TASKS:
A: Please reproduce the forum thread about kernel preemption below word for word, from "## /carlito" to "use ReiserFS exclusively.".
B: Pick up the forum thread about kernel preemption below and carry it on from its final post.

TEXT BLOCK:
----------------

Looks awfully similar to  my problem  from last week. Maybe you should disable preempt when using reiserfs...

----------

## nrosier

Unfortunately not. Recompiled my kernel without pre-emption but no luck so far.

----------

## /carlito

What timer frequency are you using? I had to change mine to 250Hz. Also i've changed my Preemption Model to Voluntary Kernel Preemption (Desktop).

----------

## tomatopi

I seem to be having similar issues on a server. I have the system set to No Preemption (Server). I just disabled the Preempt Big Kernel Lock so I can see what that does. Seems to have started near the time I upgraded to the 2.6.20 kernel and still present with the 2.6.21 series. I have a couple other servers I'm reluctant to use. I also use ReiserFS exclusively.

----------

## cheburashka

I have exactly the same error, but am not using reiserfs.  (I use ext3.)  I am, however, using gentoo-sources 2.6.22-r2...   Kernel reversion... hmmm....

----------------

DATA BLOCK:
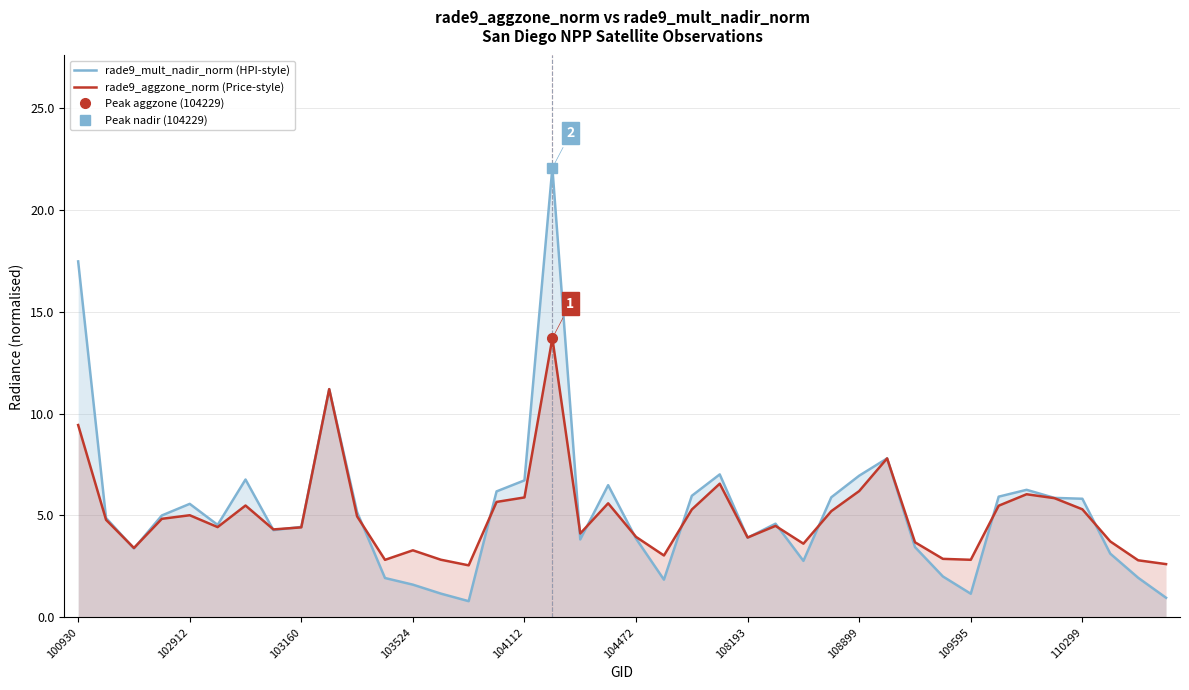

What is the sum of all rade9_mult_nadir_norm (HPI-style) values?

210.6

----------------

ANSWER SET:
A:
## /carlito

What timer frequency are you using? I had to change mine to 250Hz. Also i've changed my Preemption Model to Voluntary Kernel Preemption (Desktop).

----------

## tomatopi

I seem to be having similar issues on a server. I have the system set to No Preemption (Server). I just disabled the Preempt Big Kernel Lock so I can see what that does. Seems to have started near the time I upgraded to the 2.6.20 kernel and still present with the 2.6.21 series. I have a couple other servers I'm reluctant to use. I also use ReiserFS exclusively.

B:
Did any of you ever find a solution?

----------

## tomatopi

I never found a "real" solution. I had a cold-spare server identical to the one acting up so I swapped it out for now. The replacement seems to be working fine. I haven't had time to hammer away on the old one to see what could be wrong.

These servers are dual P3's based on ServerWorks chipsets (IBM x330's). The replacement server is a faster CPU speed so it may have a revised stepping, but otherwise it's identical. The kernel errors seem to show SMP.c and fs/buffers.c in the barf screen, but I really don' t know enough about debugging to figure any more out.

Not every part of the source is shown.